Work task
Return the data below in full. Keep each character unchanged.

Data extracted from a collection
○ ○ ○ ○ ○

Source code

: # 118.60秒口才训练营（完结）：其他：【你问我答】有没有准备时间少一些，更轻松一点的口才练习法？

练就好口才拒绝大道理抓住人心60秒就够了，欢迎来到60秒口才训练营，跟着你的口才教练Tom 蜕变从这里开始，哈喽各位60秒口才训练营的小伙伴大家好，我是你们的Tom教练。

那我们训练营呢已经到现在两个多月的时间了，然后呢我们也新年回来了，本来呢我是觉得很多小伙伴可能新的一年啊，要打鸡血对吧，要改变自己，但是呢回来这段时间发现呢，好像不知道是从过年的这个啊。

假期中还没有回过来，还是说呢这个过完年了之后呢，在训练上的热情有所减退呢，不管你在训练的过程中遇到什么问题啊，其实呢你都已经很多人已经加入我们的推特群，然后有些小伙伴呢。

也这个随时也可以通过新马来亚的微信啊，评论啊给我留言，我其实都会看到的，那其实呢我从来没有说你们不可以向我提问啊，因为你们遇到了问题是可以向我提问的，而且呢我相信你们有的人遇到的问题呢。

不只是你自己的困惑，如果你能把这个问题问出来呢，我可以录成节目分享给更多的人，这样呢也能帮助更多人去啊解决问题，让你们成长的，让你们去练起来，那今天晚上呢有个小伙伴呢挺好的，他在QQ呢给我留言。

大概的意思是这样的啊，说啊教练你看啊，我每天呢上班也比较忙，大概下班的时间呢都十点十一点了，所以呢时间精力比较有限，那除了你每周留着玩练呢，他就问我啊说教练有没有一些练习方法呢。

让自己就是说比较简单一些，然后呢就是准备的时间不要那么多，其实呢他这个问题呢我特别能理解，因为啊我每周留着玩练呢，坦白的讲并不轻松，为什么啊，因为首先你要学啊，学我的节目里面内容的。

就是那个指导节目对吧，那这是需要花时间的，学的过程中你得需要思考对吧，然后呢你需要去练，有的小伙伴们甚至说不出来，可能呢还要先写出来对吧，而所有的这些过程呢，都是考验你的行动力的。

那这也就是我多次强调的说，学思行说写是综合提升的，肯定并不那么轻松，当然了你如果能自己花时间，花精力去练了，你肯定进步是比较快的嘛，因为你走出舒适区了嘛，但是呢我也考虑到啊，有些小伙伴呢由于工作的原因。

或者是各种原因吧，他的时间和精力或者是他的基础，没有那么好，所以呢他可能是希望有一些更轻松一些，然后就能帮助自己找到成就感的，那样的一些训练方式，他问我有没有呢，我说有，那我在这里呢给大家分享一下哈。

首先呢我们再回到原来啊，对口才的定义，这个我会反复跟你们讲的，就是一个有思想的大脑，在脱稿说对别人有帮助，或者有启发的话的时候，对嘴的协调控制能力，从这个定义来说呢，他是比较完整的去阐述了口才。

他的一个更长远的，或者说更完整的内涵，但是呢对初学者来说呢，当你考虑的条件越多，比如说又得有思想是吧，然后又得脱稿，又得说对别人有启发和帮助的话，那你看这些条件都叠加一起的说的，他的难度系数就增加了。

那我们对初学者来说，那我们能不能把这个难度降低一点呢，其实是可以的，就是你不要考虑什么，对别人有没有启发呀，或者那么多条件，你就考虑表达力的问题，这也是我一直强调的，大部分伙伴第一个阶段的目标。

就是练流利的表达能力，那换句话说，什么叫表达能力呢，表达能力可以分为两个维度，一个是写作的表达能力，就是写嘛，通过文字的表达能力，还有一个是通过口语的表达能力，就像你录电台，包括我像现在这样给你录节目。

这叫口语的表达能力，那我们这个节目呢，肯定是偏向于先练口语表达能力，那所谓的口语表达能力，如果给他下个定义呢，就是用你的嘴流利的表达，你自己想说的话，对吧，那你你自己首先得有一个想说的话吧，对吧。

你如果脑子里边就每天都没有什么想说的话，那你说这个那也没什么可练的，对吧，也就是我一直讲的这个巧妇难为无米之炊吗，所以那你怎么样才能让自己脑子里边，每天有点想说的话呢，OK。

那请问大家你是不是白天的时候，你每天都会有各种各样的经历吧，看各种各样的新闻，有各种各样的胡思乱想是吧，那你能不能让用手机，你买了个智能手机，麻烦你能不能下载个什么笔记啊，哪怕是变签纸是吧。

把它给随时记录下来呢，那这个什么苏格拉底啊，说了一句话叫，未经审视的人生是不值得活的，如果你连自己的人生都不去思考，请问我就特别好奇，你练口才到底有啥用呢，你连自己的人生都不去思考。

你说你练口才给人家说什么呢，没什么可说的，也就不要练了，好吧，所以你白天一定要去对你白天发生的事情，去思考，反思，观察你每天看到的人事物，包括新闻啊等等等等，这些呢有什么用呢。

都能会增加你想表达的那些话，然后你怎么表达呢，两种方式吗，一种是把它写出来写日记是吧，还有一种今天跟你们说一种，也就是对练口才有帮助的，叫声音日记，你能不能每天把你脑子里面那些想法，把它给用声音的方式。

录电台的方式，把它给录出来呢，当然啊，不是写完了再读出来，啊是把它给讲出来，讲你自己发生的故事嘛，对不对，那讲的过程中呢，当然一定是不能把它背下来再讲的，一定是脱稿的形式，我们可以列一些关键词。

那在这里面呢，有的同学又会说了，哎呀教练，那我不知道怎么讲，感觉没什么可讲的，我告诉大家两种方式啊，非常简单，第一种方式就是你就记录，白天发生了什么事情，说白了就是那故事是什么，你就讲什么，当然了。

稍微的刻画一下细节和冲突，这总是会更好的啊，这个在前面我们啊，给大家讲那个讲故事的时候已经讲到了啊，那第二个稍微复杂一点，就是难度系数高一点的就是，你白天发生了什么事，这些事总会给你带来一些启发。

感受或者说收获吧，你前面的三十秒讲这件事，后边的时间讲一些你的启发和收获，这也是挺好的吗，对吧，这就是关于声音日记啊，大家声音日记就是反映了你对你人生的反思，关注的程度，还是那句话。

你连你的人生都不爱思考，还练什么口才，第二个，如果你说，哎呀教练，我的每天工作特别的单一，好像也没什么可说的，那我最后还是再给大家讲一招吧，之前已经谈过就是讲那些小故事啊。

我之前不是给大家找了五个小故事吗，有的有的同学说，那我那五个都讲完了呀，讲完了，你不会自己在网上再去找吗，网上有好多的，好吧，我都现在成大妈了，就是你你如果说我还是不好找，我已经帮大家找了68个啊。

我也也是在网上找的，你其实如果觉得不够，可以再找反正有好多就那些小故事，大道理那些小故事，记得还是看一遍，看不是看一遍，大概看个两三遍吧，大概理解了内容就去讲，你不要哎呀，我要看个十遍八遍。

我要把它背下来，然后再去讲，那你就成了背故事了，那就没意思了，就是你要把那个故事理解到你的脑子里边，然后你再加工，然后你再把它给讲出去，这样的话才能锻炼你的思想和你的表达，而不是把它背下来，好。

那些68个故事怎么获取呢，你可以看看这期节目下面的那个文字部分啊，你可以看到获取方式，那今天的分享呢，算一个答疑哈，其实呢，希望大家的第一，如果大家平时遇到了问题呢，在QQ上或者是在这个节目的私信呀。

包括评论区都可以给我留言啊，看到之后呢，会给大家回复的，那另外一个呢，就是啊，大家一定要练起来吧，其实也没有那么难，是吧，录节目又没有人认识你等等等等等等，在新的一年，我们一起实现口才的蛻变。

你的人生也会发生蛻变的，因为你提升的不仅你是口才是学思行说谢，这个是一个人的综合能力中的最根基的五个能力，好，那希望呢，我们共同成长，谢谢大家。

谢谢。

○ ○ ○ ○ ○

Result of this exercise
Source code

: # 118.60秒口才训练营（完结）：其他：【你问我答】有没有准备时间少一些，更轻松一点的口才练习法？

练就好口才拒绝大道理抓住人心60秒就够了，欢迎来到60秒口才训练营，跟着你的口才教练Tom 蜕变从这里开始，哈喽各位60秒口才训练营的小伙伴大家好，我是你们的Tom教练。

那我们训练营呢已经到现在两个多月的时间了，然后呢我们也新年回来了，本来呢我是觉得很多小伙伴可能新的一年啊，要打鸡血对吧，要改变自己，但是呢回来这段时间发现呢，好像不知道是从过年的这个啊。

假期中还没有回过来，还是说呢这个过完年了之后呢，在训练上的热情有所减退呢，不管你在训练的过程中遇到什么问题啊，其实呢你都已经很多人已经加入我们的推特群，然后有些小伙伴呢。

也这个随时也可以通过新马来亚的微信啊，评论啊给我留言，我其实都会看到的，那其实呢我从来没有说你们不可以向我提问啊，因为你们遇到了问题是可以向我提问的，而且呢我相信你们有的人遇到的问题呢。

不只是你自己的困惑，如果你能把这个问题问出来呢，我可以录成节目分享给更多的人，这样呢也能帮助更多人去啊解决问题，让你们成长的，让你们去练起来，那今天晚上呢有个小伙伴呢挺好的，他在QQ呢给我留言。

大概的意思是这样的啊，说啊教练你看啊，我每天呢上班也比较忙，大概下班的时间呢都十点十一点了，所以呢时间精力比较有限，那除了你每周留着玩练呢，他就问我啊说教练有没有一些练习方法呢。

让自己就是说比较简单一些，然后呢就是准备的时间不要那么多，其实呢他这个问题呢我特别能理解，因为啊我每周留着玩练呢，坦白的讲并不轻松，为什么啊，因为首先你要学啊，学我的节目里面内容的。

就是那个指导节目对吧，那这是需要花时间的，学的过程中你得需要思考对吧，然后呢你需要去练，有的小伙伴们甚至说不出来，可能呢还要先写出来对吧，而所有的这些过程呢，都是考验你的行动力的。

那这也就是我多次强调的说，学思行说写是综合提升的，肯定并不那么轻松，当然了你如果能自己花时间，花精力去练了，你肯定进步是比较快的嘛，因为你走出舒适区了嘛，但是呢我也考虑到啊，有些小伙伴呢由于工作的原因。

或者是各种原因吧，他的时间和精力或者是他的基础，没有那么好，所以呢他可能是希望有一些更轻松一些，然后就能帮助自己找到成就感的，那样的一些训练方式，他问我有没有呢，我说有，那我在这里呢给大家分享一下哈。

首先呢我们再回到原来啊，对口才的定义，这个我会反复跟你们讲的，就是一个有思想的大脑，在脱稿说对别人有帮助，或者有启发的话的时候，对嘴的协调控制能力，从这个定义来说呢，他是比较完整的去阐述了口才。

他的一个更长远的，或者说更完整的内涵，但是呢对初学者来说呢，当你考虑的条件越多，比如说又得有思想是吧，然后又得脱稿，又得说对别人有启发和帮助的话，那你看这些条件都叠加一起的说的，他的难度系数就增加了。

那我们对初学者来说，那我们能不能把这个难度降低一点呢，其实是可以的，就是你不要考虑什么，对别人有没有启发呀，或者那么多条件，你就考虑表达力的问题，这也是我一直强调的，大部分伙伴第一个阶段的目标。

就是练流利的表达能力，那换句话说，什么叫表达能力呢，表达能力可以分为两个维度，一个是写作的表达能力，就是写嘛，通过文字的表达能力，还有一个是通过口语的表达能力，就像你录电台，包括我像现在这样给你录节目。

这叫口语的表达能力，那我们这个节目呢，肯定是偏向于先练口语表达能力，那所谓的口语表达能力，如果给他下个定义呢，就是用你的嘴流利的表达，你自己想说的话，对吧，那你你自己首先得有一个想说的话吧，对吧。

你如果脑子里边就每天都没有什么想说的话，那你说这个那也没什么可练的，对吧，也就是我一直讲的这个巧妇难为无米之炊吗，所以那你怎么样才能让自己脑子里边，每天有点想说的话呢，OK。

那请问大家你是不是白天的时候，你每天都会有各种各样的经历吧，看各种各样的新闻，有各种各样的胡思乱想是吧，那你能不能让用手机，你买了个智能手机，麻烦你能不能下载个什么笔记啊，哪怕是变签纸是吧。

把它给随时记录下来呢，那这个什么苏格拉底啊，说了一句话叫，未经审视的人生是不值得活的，如果你连自己的人生都不去思考，请问我就特别好奇，你练口才到底有啥用呢，你连自己的人生都不去思考。

你说你练口才给人家说什么呢，没什么可说的，也就不要练了，好吧，所以你白天一定要去对你白天发生的事情，去思考，反思，观察你每天看到的人事物，包括新闻啊等等等等，这些呢有什么用呢。

都能会增加你想表达的那些话，然后你怎么表达呢，两种方式吗，一种是把它写出来写日记是吧，还有一种今天跟你们说一种，也就是对练口才有帮助的，叫声音日记，你能不能每天把你脑子里面那些想法，把它给用声音的方式。

录电台的方式，把它给录出来呢，当然啊，不是写完了再读出来，啊是把它给讲出来，讲你自己发生的故事嘛，对不对，那讲的过程中呢，当然一定是不能把它背下来再讲的，一定是脱稿的形式，我们可以列一些关键词。

那在这里面呢，有的同学又会说了，哎呀教练，那我不知道怎么讲，感觉没什么可讲的，我告诉大家两种方式啊，非常简单，第一种方式就是你就记录，白天发生了什么事情，说白了就是那故事是什么，你就讲什么，当然了。

稍微的刻画一下细节和冲突，这总是会更好的啊，这个在前面我们啊，给大家讲那个讲故事的时候已经讲到了啊，那第二个稍微复杂一点，就是难度系数高一点的就是，你白天发生了什么事，这些事总会给你带来一些启发。

感受或者说收获吧，你前面的三十秒讲这件事，后边的时间讲一些你的启发和收获，这也是挺好的吗，对吧，这就是关于声音日记啊，大家声音日记就是反映了你对你人生的反思，关注的程度，还是那句话。

你连你的人生都不爱思考，还练什么口才，第二个，如果你说，哎呀教练，我的每天工作特别的单一，好像也没什么可说的，那我最后还是再给大家讲一招吧，之前已经谈过就是讲那些小故事啊。

我之前不是给大家找了五个小故事吗，有的有的同学说，那我那五个都讲完了呀，讲完了，你不会自己在网上再去找吗，网上有好多的，好吧，我都现在成大妈了，就是你你如果说我还是不好找，我已经帮大家找了68个啊。

我也也是在网上找的，你其实如果觉得不够，可以再找反正有好多就那些小故事，大道理那些小故事，记得还是看一遍，看不是看一遍，大概看个两三遍吧，大概理解了内容就去讲，你不要哎呀，我要看个十遍八遍。

我要把它背下来，然后再去讲，那你就成了背故事了，那就没意思了，就是你要把那个故事理解到你的脑子里边，然后你再加工，然后你再把它给讲出去，这样的话才能锻炼你的思想和你的表达，而不是把它背下来，好。

那些68个故事怎么获取呢，你可以看看这期节目下面的那个文字部分啊，你可以看到获取方式，那今天的分享呢，算一个答疑哈，其实呢，希望大家的第一，如果大家平时遇到了问题呢，在QQ上或者是在这个节目的私信呀。

包括评论区都可以给我留言啊，看到之后呢，会给大家回复的，那另外一个呢，就是啊，大家一定要练起来吧，其实也没有那么难，是吧，录节目又没有人认识你等等等等等等，在新的一年，我们一起实现口才的蛻变。

你的人生也会发生蛻变的，因为你提升的不仅你是口才是学思行说谢，这个是一个人的综合能力中的最根基的五个能力，好，那希望呢，我们共同成长，谢谢大家。

谢谢。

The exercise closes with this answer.